## [Assignment]
A single number is expected: the count of lines below where the word "results" occurs.

Data extracted from a collection:
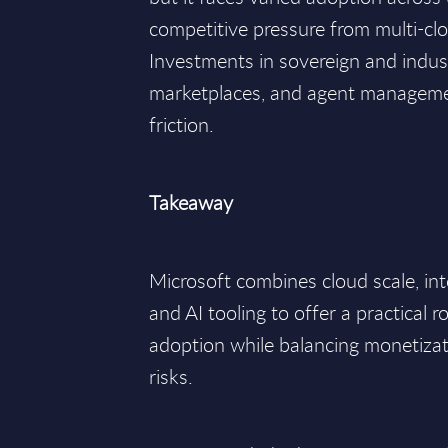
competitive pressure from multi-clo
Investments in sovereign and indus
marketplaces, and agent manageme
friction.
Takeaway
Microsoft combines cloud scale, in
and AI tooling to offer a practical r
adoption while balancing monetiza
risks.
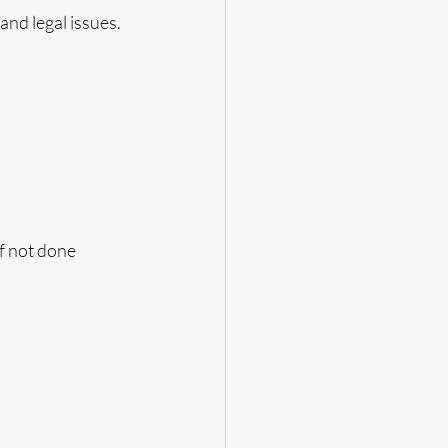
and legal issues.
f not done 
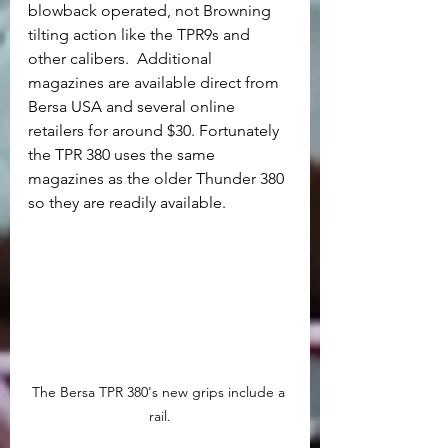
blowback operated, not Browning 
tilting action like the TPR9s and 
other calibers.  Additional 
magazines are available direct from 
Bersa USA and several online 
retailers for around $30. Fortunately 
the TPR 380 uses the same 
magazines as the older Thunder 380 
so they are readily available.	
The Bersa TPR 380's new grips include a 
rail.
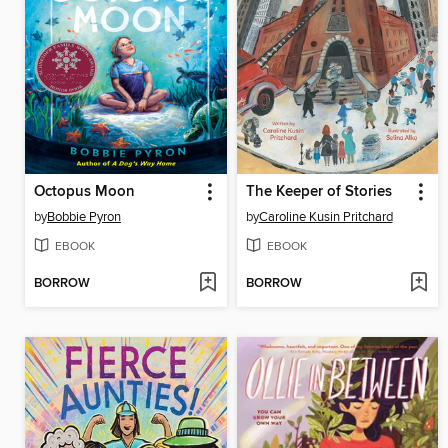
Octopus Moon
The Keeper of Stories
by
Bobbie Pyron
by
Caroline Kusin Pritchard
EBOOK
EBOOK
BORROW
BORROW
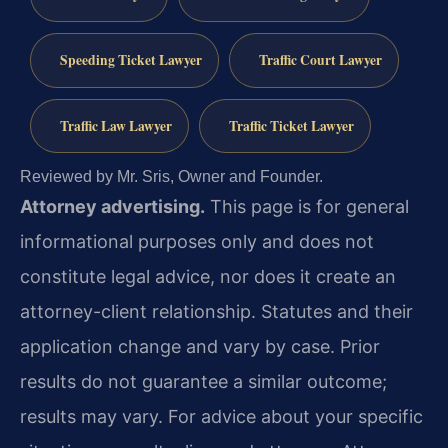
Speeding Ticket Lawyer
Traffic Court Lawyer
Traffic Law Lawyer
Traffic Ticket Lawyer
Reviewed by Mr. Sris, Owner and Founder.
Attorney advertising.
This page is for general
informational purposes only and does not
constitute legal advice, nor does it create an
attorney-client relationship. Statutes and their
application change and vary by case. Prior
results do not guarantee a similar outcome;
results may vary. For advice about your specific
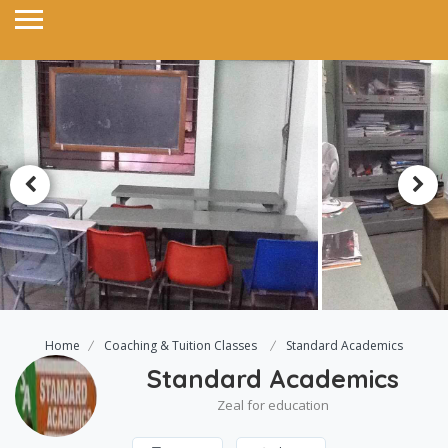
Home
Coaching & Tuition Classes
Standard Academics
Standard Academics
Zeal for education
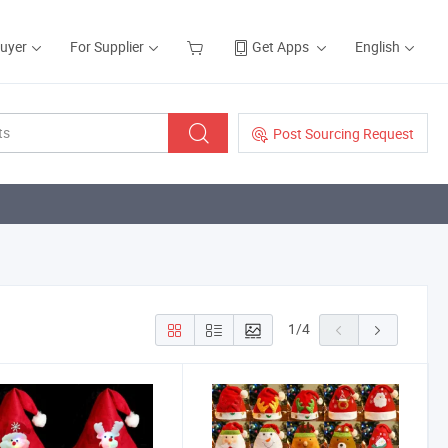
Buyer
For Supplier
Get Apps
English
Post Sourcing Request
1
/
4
==
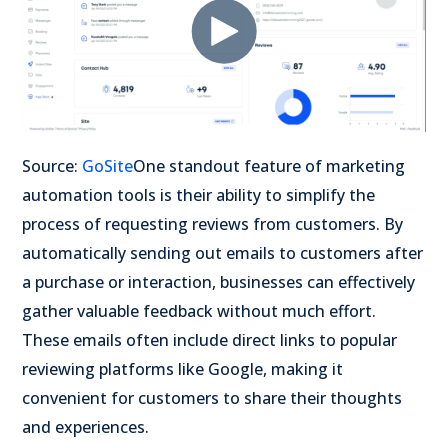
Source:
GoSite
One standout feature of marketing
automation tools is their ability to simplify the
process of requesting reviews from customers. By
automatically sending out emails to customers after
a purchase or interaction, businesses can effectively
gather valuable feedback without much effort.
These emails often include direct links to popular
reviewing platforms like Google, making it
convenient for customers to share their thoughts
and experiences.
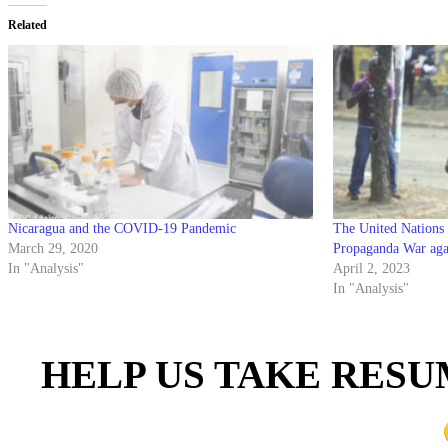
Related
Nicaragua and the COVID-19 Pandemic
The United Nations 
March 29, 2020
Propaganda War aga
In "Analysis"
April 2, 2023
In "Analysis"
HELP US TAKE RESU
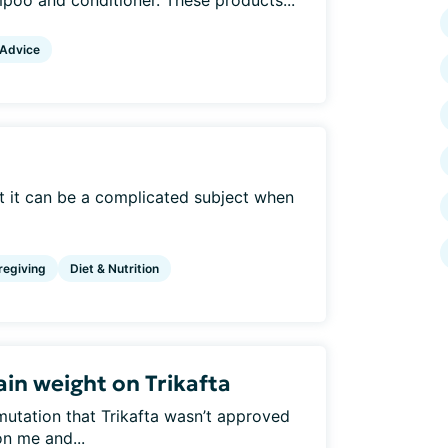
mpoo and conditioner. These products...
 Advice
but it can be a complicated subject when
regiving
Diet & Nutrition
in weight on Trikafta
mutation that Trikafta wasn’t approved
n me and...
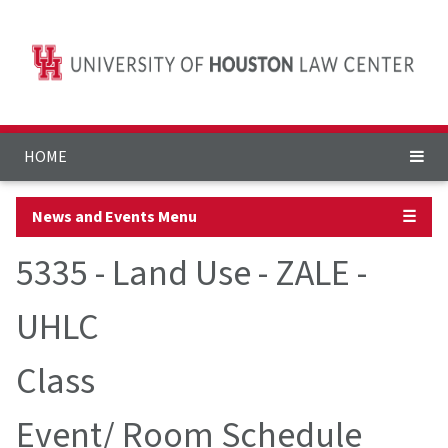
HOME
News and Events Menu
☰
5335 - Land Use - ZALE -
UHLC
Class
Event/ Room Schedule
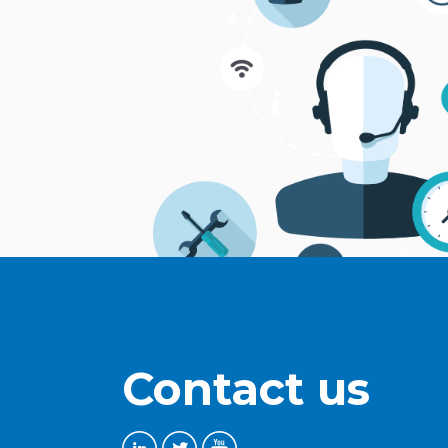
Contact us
* * *
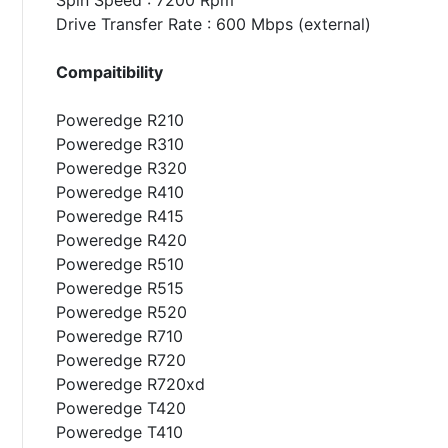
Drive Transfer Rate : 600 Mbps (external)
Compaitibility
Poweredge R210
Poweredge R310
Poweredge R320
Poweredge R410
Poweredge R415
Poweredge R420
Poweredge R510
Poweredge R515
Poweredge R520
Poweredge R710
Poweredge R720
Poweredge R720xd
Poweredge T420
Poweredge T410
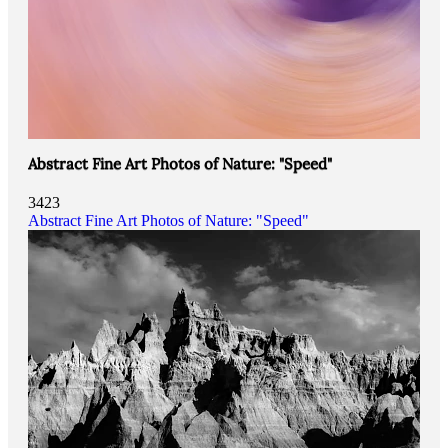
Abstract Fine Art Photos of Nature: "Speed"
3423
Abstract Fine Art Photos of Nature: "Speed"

## [Worked solution]
2